Salut à tous et à toutes !
Un petit texte sans prétention sur Jo. Ce n'est pas vraiment mon personnage préféré, mais je l'aime beaucoup. Alors voilà.
Avril
Si elle se rappelle bien, c'était en avril. Elle avait huit ans, des barrettes dans les cheveux et assez de cran pour tirer la langue aux garçons dans la cour de l'école.

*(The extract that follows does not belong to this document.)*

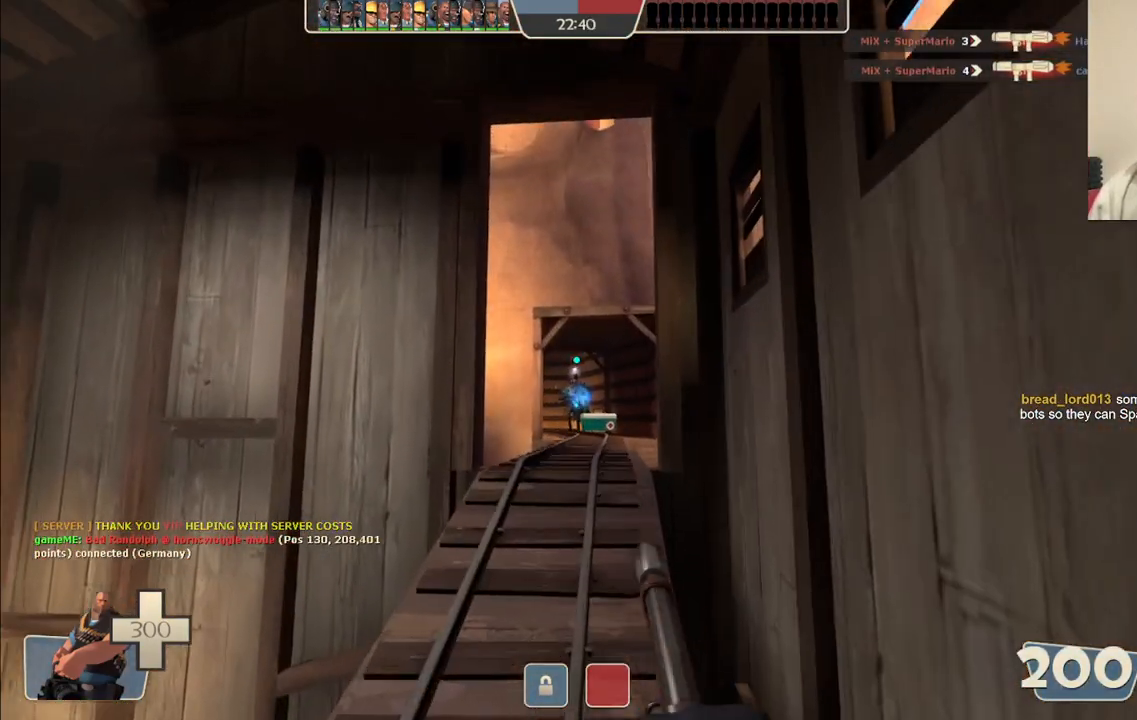
{"buttons": [], "left_stick": "up", "right_stick": "center", "events": []}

Johanna Beth Harvelle rentrait à la maison à pied. Elle avait de hautes bottes pour les jours de pluie mais se débrouillait toujours pour tâcher sa veste de boue. Et quand il faisait sec, elle n'avait qu'à écorcher ses pantalons en roulant dans les graviers. Sa mère levait toujours les yeux aux ciel en voyant ses vêtements salis, et son père, lui, se contentait de rire et de lui ébouriffer les cheveux. Parce que William Harvelle riait souvent, d'un rire qui ressemblait à un gargouillis étranglé peinant à remonter le long de la trachée.

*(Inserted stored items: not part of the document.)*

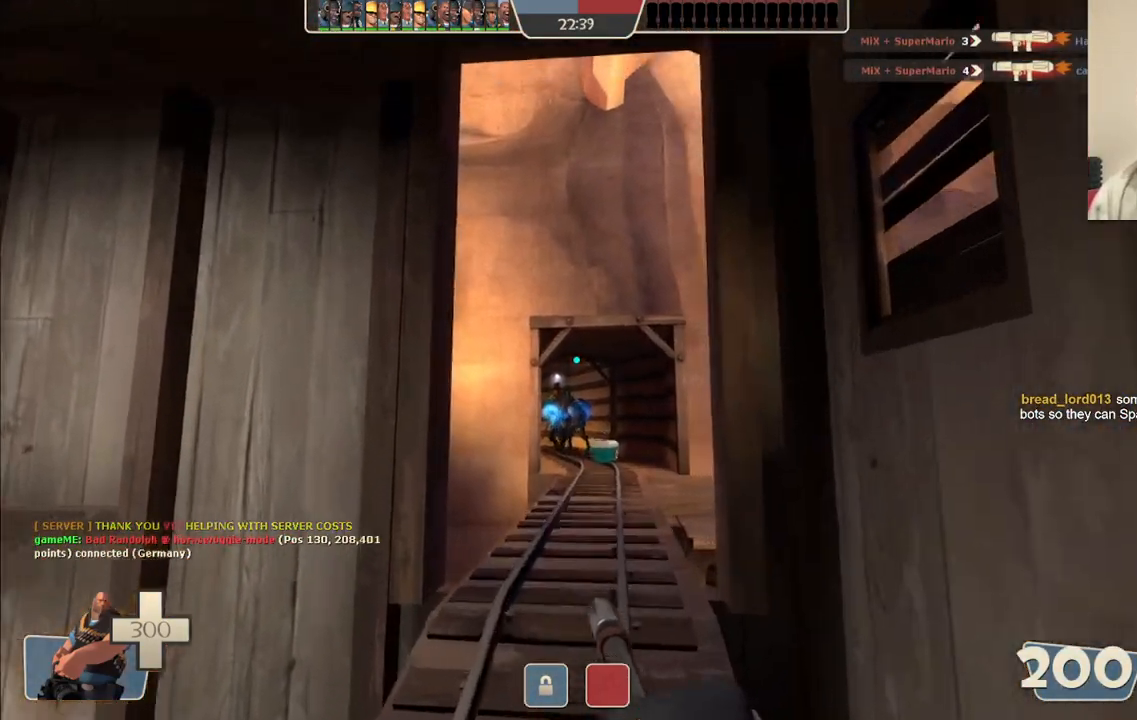
{"buttons": [], "left_stick": "up", "right_stick": "center", "events": []}
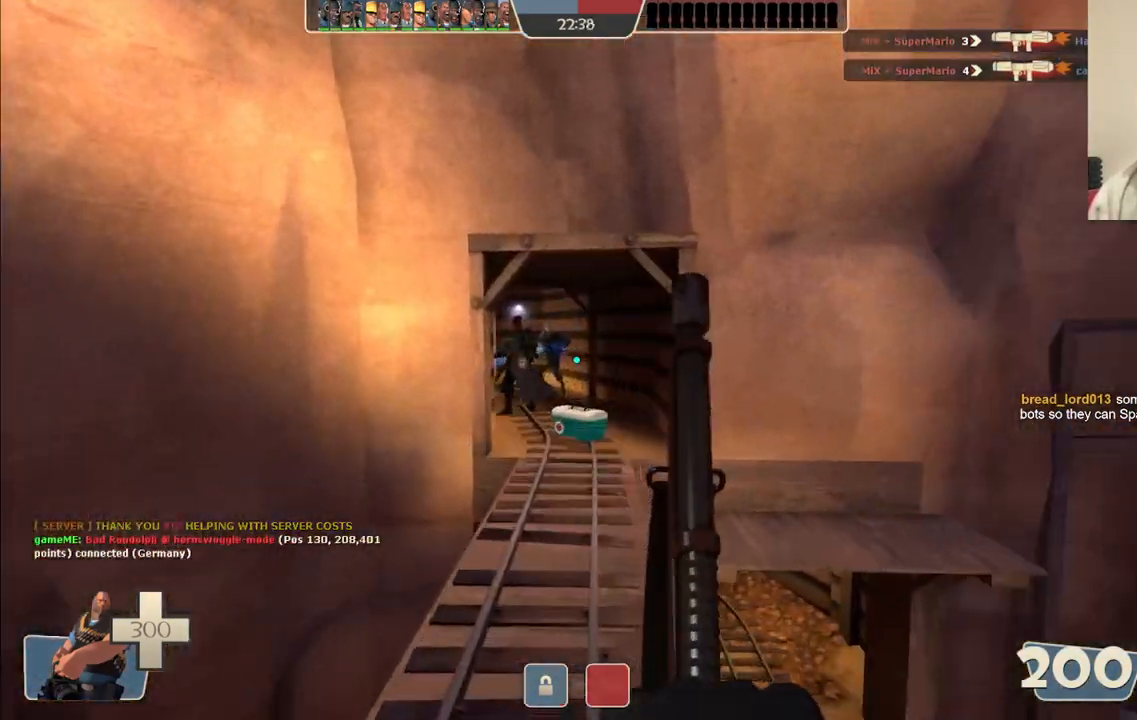
{"buttons": [], "left_stick": "up", "right_stick": "center", "events": []}
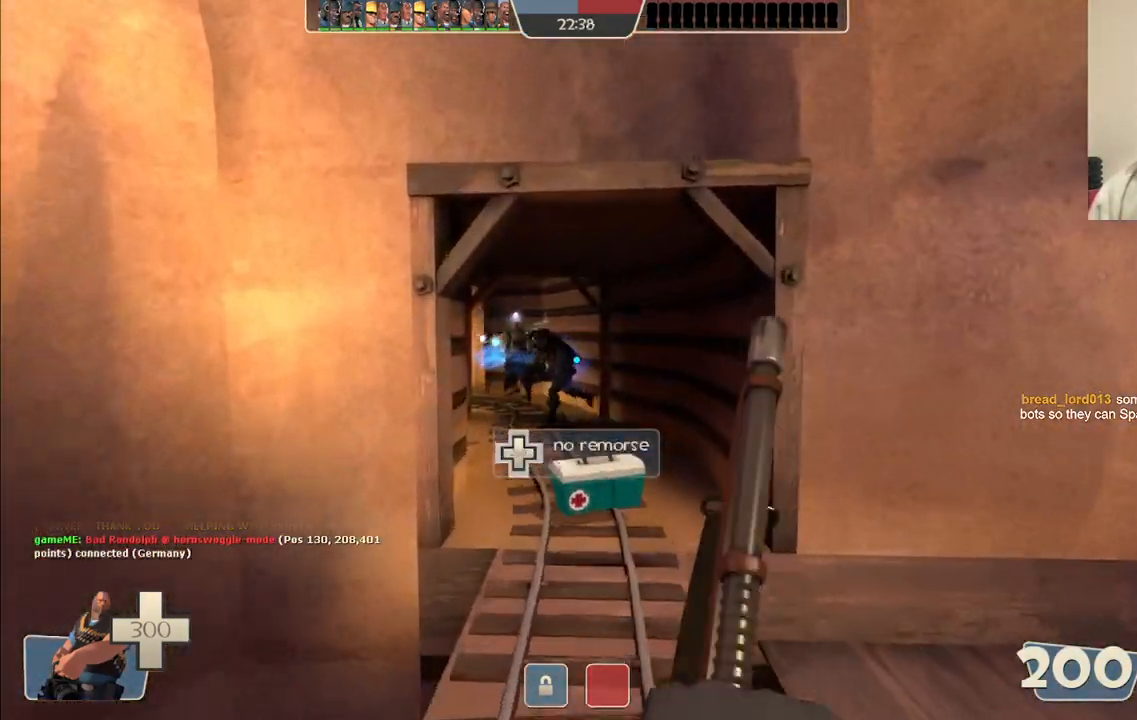
{"buttons": [], "left_stick": "up", "right_stick": "center", "events": []}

(Son père avait vu trop de choses dans sa vie pour rire vraiment, mais ça Jo ne le comprendrait que plus tard.)
Ce jour-là la terre était humide, abreuvée par une lourde pluie de printemps qui laissait des ruisseaux s'écouler dans les fossés. Le chemin vers le bar familial était noyé sous les flaques. Il y avait des traces de pneus qui traçaient des canaux dans la terre : de clients, comme tous les jours, montés dans une de ces vieilles voitures que les chasseurs semblaient affectionner. Jo avait sauté de flaque en flaque comme sur une marelle interminable, et elle avait des éclaboussures de boue jusque dans ses cheveux blonds. Papa n'était pas là : il était parti à la chasse avec un ami depuis une semaine. Mais il appelait chaque soir sur le vieux téléphone fixe, et Jo lui racontait comment elle avait cogné le nez de Nancy Horowitz pour qu'elle arrête de tirer les couettes des autres à la récré.
Aujourd'hui, ce n'était pas Nancy qui était l'évènement du jour, mais plutôt la grenouille qu'elle avait attrapée au bord de la rivière et qui s'était enfuie de son cartable. Quoique, entre Nancy et une grenouille, il n'y avait pas tant de différence. Les deux préféraient la fuite et aucune n'était jolie à voir.
Deux voitures étaient garées devant la maison. Une Chevrolet Impala et la Jeep de papa. Elle l'aurait reconnue n'importe où, cette grande voiture grise aux sièges de tissu fatigué, aux portières pleines de photos et de paquets de cigarettes. Alors Jo avait couru de toutes la force de ses courtes jambes jusqu'à l'intérieur de la maison pour aller serrer son père dans sa maigre étreinte, et qu'il la fasse tournoyer dans les airs en l'appelant "Gamine".
Elle ne s'attendait pas à ce que la silhouette sombre et massive d'un grand chasseur manque de la percuter en sortant du bar comme s'il n'y avait plus d'air à l'intérieur et qu'il devait désespérément chercher son oxygène ailleurs. Jo lui avait trouvé quelque chose de terrifiant.
(Elle le verrait longtemps encore dans ses cauchemars, noir et lugubre comme devait l'être la Mort elle-même. John Winchester n'avait rien d'une Faucheuse mais il était définitivement devenu celle de Jo)
La petite fille avait trouvé Maman recroquevillée au pied d'une table, tremblante au point de ne pas tenir debout. Une chose longue et qui sentait la pourriture était étendue juste à côté d'elle, enveloppée dans une vieille couverture. Jo la reconnaissait. C'était celle de Papa, aux carreaux écossais jaunes et vert, effilochées de tous les côtés et rêche comme la joue de Papa au matin. Et c'était comme si on avait lâché un bac de glace sur sa tête, à la petite Jo. Parce qu'elle savait ce que ça signifiait.
On pouvait dire beaucoup de choses de la fille Harvelle, mais pas qu'elle était naïve. Des cadavres, elle en avait déjà vu : l'arrière de la maison était un cimetière pour les chasseurs ou leurs proies. Une fois où Maman était malade, elle avait même tenu la lampe pour permettre à Papa de creuser la tombe d'une vampire qu'un groupe de chasseurs avait laissée. Mais là, c'était différent. Là, c'était sa propre chair qu'il faudrait ensevelir ; son père, son héros immortel aux étreintes étouffantes et à l'odeur de tabac froid.
(Ces choses-là tuent des choses en vous, bien plus sûrement que n'importe quel monstre)
Maman l'avait serrée dans ses bras en sanglotant et rien n'allait plus. Parce que Helen Harvelle ne pleurait pas. Helen Harvelle ne pleurait jamais.
Elles avaient enterré le corps à la lueur des lampes.